Cave vs. Grave: on not being swallowed by stress or sorrow

cave 3

“Those who weep or who rejoice or who buy things should not be absorbed by their weeping or their joy or their possessions…For this world as we know it will soon pass away.”

1 Corinthians 7:30-31

I liked this reminder that it’s okay to weep, but not good to lose yourself in the weeping, because whatever I’m weeping over isn’t forever and it isn’t all in all.

This life and the stuff of this life – joy and hardships alike – this is not it.

It will soon pass away and I will be whole and healed and in the presence of my Savior. And being with Him at last…the stuff of this life, big and overwhelming as it is, can’t compare to it.

Storms always rain themselves out eventually. 

I saw two kinds of caves this week as we camped. One was dark and icy and tight and down very far, and I didn’t have the confidence to explore it.

The other got dark, but it was wide enough to walk through side by side with Cody, and just as it got too hard to see for sure what the ground was like underfoot, soft light rimmed the edge of the corner up ahead. We couldn’t see very much where we were, but we knew there was a way out, and we were heading toward it.

I have a much deeper appreciation for caves when I’m not walking through them alone and I know there’s an exit on the other side.

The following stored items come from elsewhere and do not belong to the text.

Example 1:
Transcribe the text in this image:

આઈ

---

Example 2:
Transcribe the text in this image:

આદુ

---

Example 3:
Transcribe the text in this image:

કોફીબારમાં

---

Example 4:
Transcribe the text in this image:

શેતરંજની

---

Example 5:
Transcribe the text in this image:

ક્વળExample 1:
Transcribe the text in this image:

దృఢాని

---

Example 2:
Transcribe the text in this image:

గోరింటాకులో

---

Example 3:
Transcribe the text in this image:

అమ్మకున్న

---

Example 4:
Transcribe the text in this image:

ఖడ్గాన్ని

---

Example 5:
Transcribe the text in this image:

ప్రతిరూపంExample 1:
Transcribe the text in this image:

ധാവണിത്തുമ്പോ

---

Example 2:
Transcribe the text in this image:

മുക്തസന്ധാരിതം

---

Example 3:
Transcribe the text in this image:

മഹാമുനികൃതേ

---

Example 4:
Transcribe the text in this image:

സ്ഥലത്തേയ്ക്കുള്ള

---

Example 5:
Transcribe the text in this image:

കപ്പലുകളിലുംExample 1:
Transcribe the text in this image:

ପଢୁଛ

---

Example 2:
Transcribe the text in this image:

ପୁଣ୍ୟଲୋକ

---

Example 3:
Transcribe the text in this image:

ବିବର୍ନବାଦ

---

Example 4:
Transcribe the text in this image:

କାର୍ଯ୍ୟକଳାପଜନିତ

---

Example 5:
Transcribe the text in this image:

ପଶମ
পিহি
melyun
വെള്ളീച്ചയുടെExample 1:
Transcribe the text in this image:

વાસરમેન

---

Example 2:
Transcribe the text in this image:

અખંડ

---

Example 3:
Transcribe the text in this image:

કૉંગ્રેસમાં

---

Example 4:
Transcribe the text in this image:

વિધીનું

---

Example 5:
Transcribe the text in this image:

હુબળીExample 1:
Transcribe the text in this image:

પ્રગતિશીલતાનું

There is beauty in the dark, the moist air, the stillness of a cave. Perhaps hard and confusing seasons hold beauty, too, if only we can rally the confidence to remember that we are not in them alone, and that we will certainly climb out the other side of them eventually.

Lord, I am having a hard time, but it is just for now. So help me not to become absorbed in it. Teach me to faithfully replace my attention on you, again and again all the day long. Teach me how to walk through stress and sorrow with my eyes on you, drawing from you the hope I need to keep walking and the kindness I need to handle others gently and generously.

Help me to distinguish between a cave and a grave. For you have promised that whatever this life holds, I am not buried under it forever; I am passing through it into light.

cave

“Yet what we suffer now is nothing compared to the glory he will reveal to us later.”

Romans 8:18

No longer will there be a curse upon anything. For the throne of God and of the Lamb will be there, and his servants will worship him. And they will see his face…And there will be no night there—no need for lamps or sun—for the Lord God will shine on them.”